Se racionar fosse pôr em proporção; balancear -
Racionais demais: porque a razão desmedida rompe a razão mesma e se torna desrazão: fazendo cálculos demais, agarrando-se em derivações teóricas de contabilidade, os dias, as medidas, por sobre relações frágeis que não güentam essa lógica imposta (fria, ignara). Num mar de absoluto além-razão (sua razão que se diz sem corpo). Raízes finas bem trançadas, teus raciocínios, mas que me importa se o mal é nuvem, que te fura e sobe
Se a razão não tem corpo não é razão você já perdeu o raciocínio... Tão racionais, a ponto de não sê-lo (querida razão perdida)
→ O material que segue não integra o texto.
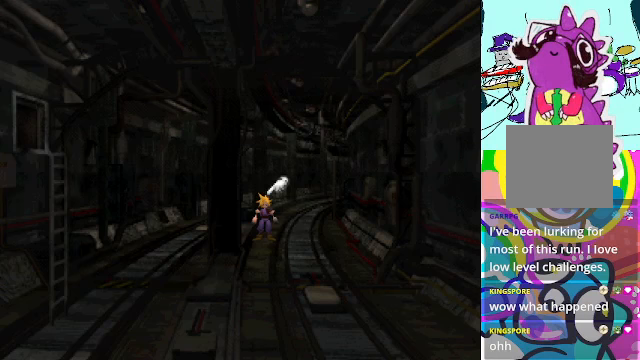
Gameplay with a controller (Xbox layout); each line is a JSON object with the inputs held at the frame after it. "events" lists button and stick changes between this image and that frame as [ms after this image, input, new state], when the widget could be followed in between. Not read: DPAD_UP L3 R3 right_stick.
{"buttons": ["A", "DPAD_RIGHT"], "left_stick": "center", "events": [[134, "DPAD_RIGHT", "down"], [500, "A", "down"]]}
Burocráticos: é de tirar do sério
Se a razão fosse racionamento, fosse pôr na medida qual um meditar; e até pôr a si mesma na medida, e a própria raiz trançada;;
Burocráticos: perdida a razão como um manual de burros, põem-se antolhos, ignoram o mundo, reina o desencarnado. Ou raiz-tudo ou fogo-além, vocês não veem o meio caminho
Então entramos numa religião da burocracia e vocês dizem não é religião porque tem verdades letais não é brincadeira e eu digo: religião nunca foi essa coisa leve de se escolher, ao puro bel-prazer, de se trocar como troca o canal de tv, a capa do celular, a hora do despertar
Religiosos vocês, dogmatas. Cães cínicos comendo seus hot-dogmas do culto à burocracia-ciência e desimporta todo o molho vermelho escorrendo pelas mãos
Não vivemos sua arquitetura, os seus grandes projetos: vivemos a ruína (o erro a mancha denunciadora). Tudo é ruína (estamos antes da idade da pedra, involução mental absoluta, pré natureza). Adentremos a idade da natureza: avante! Para baixo! Ao nu!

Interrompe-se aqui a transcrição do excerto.